ФРАГМЕНТ ТЕКСТА:

----

По письму вижу, что ты очень беспокоишься обо мне, а это напрасно. Живу я вполне благополучно. Здоровье хорошее. Особых лишений не испытываю. Участок наш сейчас спокойный, а в общем, все хорошо. В особенности будет хорошо, если только ты, моя бесконечно любимая, останешься моей родной, близкой, здоровой. Прошу тебя, пиши обо всем чаще и с полной откровенностью. Мне не надо утешительных уверений, что все благополучно, если это не соответствует действительности. Правдивым человек должен оставаться при любых обстоятельствах. О всех трудностях пиши прямо. Тебе, вероятно, не нравится моя просьба писать только правду. В жизни вообще, а сейчас особенно, правдивость является главным мерилом человеческого существа. Я когда писал тебе об этом, то имел в виду прежде всего одно: не утешай меня. Я должен знать, как дела на работе, дома, как ты себя чувствуешь. Об отъезде из Москвы не помышляй. Как бы ни было трудно, но дома и стены помогают.

----

[Сохранённые записи]
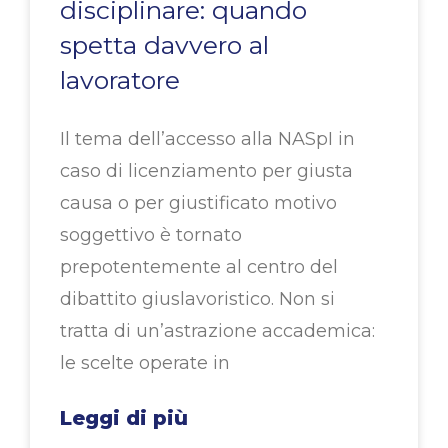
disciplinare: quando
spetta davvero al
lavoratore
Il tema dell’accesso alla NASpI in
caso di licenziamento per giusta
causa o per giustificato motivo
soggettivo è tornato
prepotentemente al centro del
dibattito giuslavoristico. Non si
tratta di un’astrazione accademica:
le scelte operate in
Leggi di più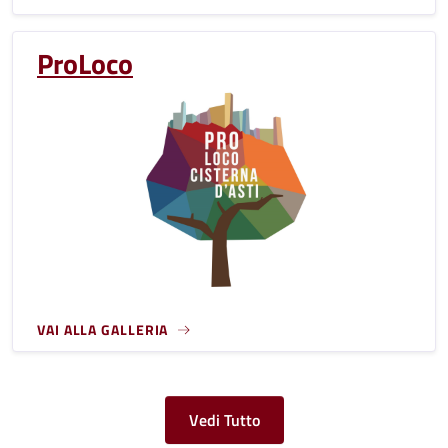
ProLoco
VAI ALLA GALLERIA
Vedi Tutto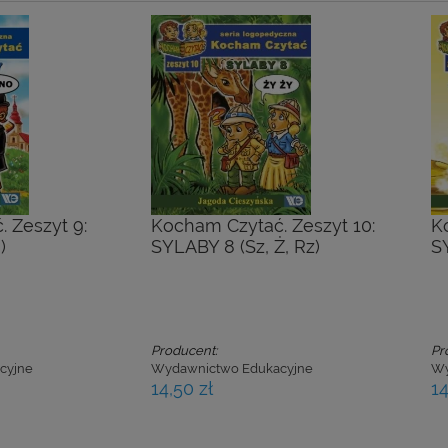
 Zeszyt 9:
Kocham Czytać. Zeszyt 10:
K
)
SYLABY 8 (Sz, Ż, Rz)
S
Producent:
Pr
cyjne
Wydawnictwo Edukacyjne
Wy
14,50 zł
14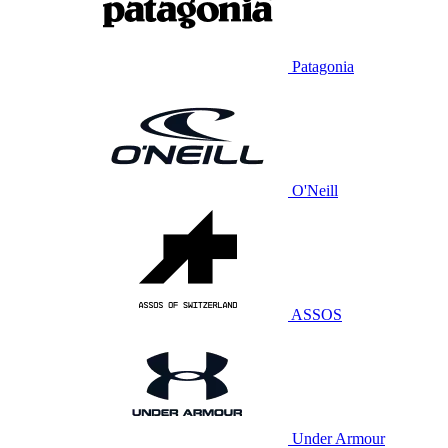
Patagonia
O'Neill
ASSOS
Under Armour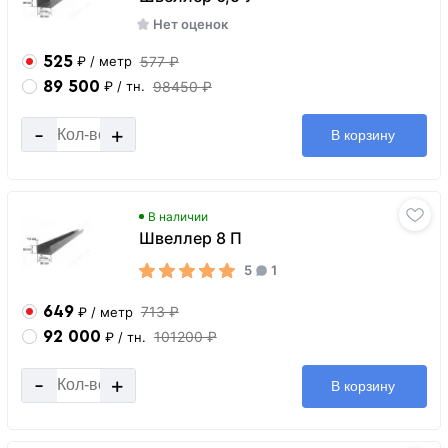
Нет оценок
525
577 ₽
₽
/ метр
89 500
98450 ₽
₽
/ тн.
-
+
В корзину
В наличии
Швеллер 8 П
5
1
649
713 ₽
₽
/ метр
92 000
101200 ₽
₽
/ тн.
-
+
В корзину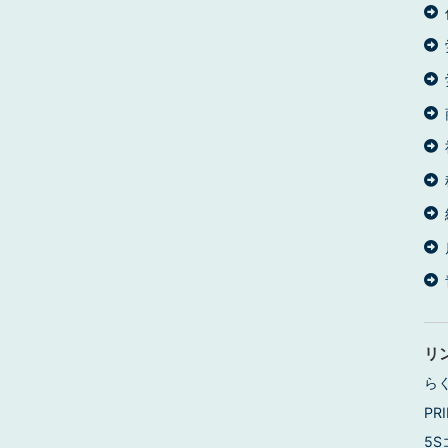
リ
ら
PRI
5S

----

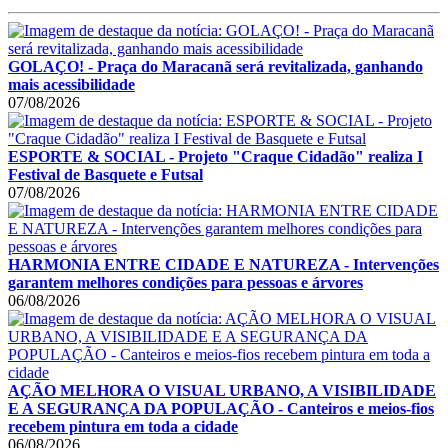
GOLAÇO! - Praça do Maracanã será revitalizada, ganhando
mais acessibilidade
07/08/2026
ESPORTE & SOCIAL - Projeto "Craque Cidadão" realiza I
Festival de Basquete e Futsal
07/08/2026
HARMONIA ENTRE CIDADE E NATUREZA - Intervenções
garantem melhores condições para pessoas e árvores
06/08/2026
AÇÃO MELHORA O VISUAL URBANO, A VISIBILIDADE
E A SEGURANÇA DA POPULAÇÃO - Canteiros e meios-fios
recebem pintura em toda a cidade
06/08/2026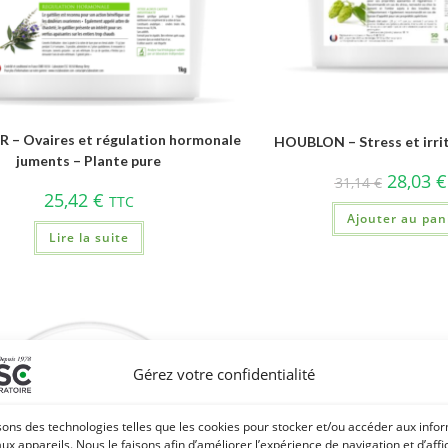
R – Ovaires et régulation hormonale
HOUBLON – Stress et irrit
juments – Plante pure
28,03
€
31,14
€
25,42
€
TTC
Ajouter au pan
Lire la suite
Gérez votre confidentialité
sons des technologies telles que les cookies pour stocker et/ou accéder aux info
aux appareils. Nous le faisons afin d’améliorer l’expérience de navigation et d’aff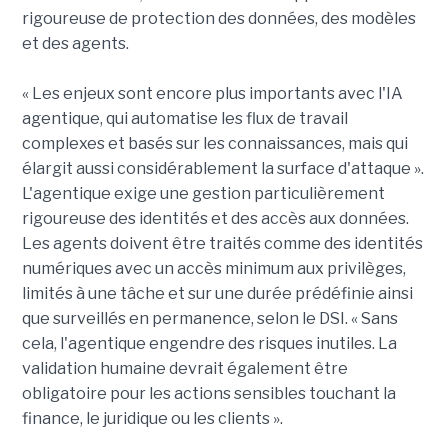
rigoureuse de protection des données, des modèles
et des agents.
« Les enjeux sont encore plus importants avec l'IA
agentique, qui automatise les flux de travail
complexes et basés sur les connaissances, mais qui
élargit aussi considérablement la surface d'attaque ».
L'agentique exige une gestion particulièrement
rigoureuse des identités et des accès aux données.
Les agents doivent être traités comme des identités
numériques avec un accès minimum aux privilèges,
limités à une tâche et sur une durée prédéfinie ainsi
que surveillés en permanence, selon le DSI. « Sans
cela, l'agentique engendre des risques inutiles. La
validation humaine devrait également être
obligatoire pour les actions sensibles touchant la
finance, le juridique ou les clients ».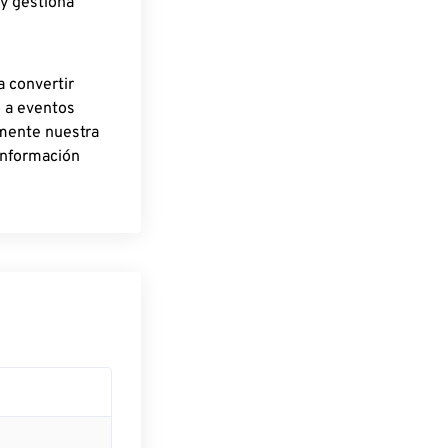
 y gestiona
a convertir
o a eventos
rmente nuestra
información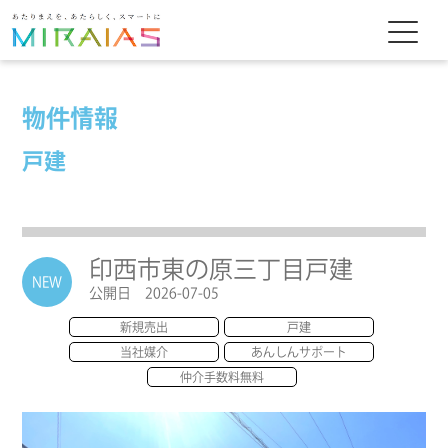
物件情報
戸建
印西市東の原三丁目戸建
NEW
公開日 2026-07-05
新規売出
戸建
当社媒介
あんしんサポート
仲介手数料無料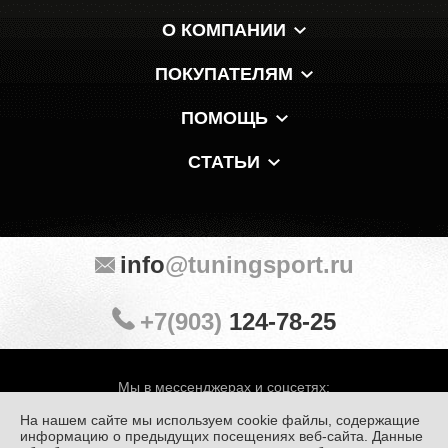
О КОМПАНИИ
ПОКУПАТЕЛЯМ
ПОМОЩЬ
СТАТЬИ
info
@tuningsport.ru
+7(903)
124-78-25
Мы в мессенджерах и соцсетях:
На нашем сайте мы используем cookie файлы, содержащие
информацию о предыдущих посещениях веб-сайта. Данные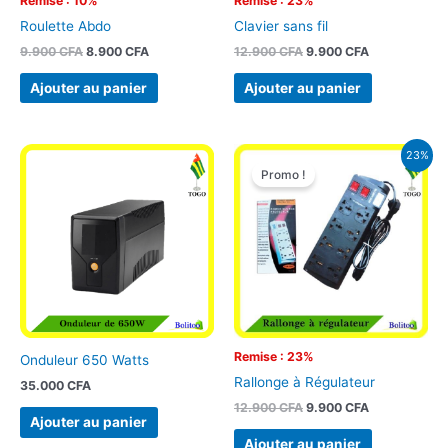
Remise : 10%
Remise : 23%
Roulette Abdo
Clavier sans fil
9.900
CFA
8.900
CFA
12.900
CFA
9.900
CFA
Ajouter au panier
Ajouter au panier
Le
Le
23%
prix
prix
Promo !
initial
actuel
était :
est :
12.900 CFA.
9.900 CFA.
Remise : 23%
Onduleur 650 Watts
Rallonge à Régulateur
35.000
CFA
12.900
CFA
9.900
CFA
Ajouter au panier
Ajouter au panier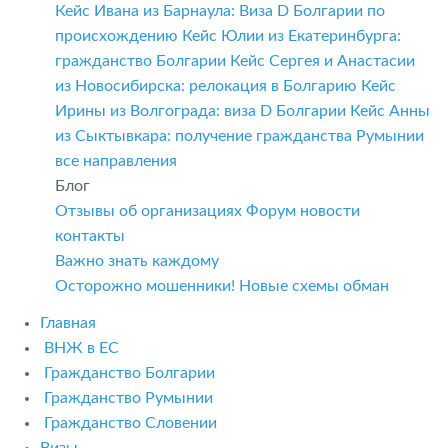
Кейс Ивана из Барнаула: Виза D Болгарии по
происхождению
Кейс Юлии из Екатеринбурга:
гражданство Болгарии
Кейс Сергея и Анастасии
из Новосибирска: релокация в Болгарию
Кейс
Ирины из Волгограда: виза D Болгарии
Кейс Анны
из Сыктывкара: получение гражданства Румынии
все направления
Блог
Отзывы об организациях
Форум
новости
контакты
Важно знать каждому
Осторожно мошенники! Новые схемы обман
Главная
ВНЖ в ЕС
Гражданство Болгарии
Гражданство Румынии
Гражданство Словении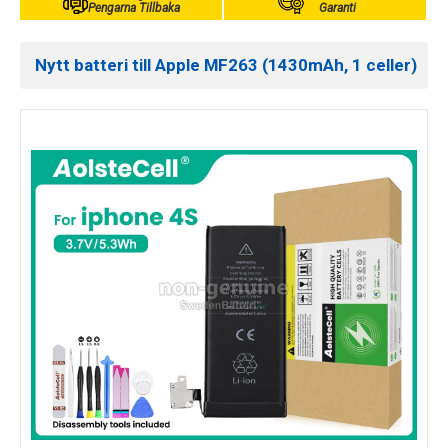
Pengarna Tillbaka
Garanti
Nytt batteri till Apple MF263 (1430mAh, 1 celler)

----

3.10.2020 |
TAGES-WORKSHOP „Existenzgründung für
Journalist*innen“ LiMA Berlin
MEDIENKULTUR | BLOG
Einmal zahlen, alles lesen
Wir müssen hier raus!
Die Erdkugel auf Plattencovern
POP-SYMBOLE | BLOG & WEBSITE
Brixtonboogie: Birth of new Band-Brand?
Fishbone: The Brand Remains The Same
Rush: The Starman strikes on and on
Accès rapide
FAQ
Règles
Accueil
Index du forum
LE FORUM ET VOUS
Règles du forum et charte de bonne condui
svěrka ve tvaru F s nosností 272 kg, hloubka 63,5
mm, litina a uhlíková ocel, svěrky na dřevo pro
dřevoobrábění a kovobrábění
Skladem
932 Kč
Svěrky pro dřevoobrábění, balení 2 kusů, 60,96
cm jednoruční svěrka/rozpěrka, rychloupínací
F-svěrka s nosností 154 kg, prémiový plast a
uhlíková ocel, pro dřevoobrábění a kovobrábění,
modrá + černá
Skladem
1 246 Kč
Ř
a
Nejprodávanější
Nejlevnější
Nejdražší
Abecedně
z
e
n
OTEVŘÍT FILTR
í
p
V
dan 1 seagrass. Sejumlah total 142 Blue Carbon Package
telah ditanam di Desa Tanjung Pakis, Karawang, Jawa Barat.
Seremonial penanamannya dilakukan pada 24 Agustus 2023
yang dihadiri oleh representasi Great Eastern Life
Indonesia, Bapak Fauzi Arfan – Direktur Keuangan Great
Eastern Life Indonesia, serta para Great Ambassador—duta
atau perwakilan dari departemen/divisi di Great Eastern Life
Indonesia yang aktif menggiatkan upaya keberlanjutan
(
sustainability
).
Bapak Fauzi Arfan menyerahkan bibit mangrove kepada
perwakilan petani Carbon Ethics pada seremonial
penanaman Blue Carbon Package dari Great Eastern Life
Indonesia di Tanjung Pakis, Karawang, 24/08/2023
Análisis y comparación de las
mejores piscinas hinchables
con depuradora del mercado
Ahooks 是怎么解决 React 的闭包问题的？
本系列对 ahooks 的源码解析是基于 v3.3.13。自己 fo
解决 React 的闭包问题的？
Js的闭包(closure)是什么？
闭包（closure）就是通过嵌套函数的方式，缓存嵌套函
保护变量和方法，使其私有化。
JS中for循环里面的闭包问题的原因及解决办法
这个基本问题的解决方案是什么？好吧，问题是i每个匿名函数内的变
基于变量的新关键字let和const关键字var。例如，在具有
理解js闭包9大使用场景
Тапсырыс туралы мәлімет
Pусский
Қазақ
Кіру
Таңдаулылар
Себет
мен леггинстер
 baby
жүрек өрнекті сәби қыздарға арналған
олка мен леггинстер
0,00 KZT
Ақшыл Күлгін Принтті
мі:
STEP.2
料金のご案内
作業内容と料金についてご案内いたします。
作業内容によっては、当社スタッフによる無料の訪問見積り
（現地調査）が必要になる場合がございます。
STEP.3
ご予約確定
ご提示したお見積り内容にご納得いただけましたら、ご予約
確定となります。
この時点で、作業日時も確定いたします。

----

ПОСТАВЛЕННАЯ ЗАДАЧА 1:
Определите, согласуется ли с письмом каждое из утверждений (а), (б) и (в). Для каждого ответьте «да» или «нет» и дословно приведите решающие слова письма.
(а) Автор письма хочет получать утешительные уверения, что все благополучно.
(б) Участок, на котором находится автор письма, сейчас спокойный.
(в) Автор письма советует уехать из Москвы.
ПОСТАВЛЕННАЯ ЗАДАЧА 2:
Продолжите письмо, начав сразу после его последней фразы.

РЕЗУЛЬТАТ ВЫПОЛНЕНИЯ 1:
(а) Нет: «Мне не надо утешительных уверений, что все благополучно, если это не соответствует действительности».
(б) Да: «Участок наш сейчас спокойный».
(в) Нет: «Об отъезде из Москвы не помышляй».

РЕЗУЛЬТАТ ВЫПОЛНЕНИЯ 2:
Мы живем спокойно. Если хочешь кое-что узнать о наших (теперь уже прошлых) делах, найди газету “Известия” от 3 апреля и прочти на 2-й странице заметку под заглавием “Бои за поселок”. А пока у нас все тихо. Видишь ли кого из Главка. Интересно, как там идут дела. Если будет объявлен заем – сообщи им, что я подписываюсь на месяц. Сделай это обязательно.
Целую крепко и жду частых писем.

4.VI.42 г.

Милый мой, золотой!
Я начала было нумеровать тебе письма, но сбилась. И ты тоже забыл поставить номер. Пишу опять на занятиях. Слушаю невнимательно, не хочется учиться. Погода такая замечательная. Хочется в лес.
Какая тоска, хотя бы тебя за руку подержать. Дай мне твою руку, милый Коля, слушаете ли вы радио? Как часто я жалею, что я не рядом с тобой на фронте. У нас была бы одна судьба. Какие проклятия я посылаю Гитлеру и его фашистам. Как могу помогаю тебе, потому что ты моя вся жизнь.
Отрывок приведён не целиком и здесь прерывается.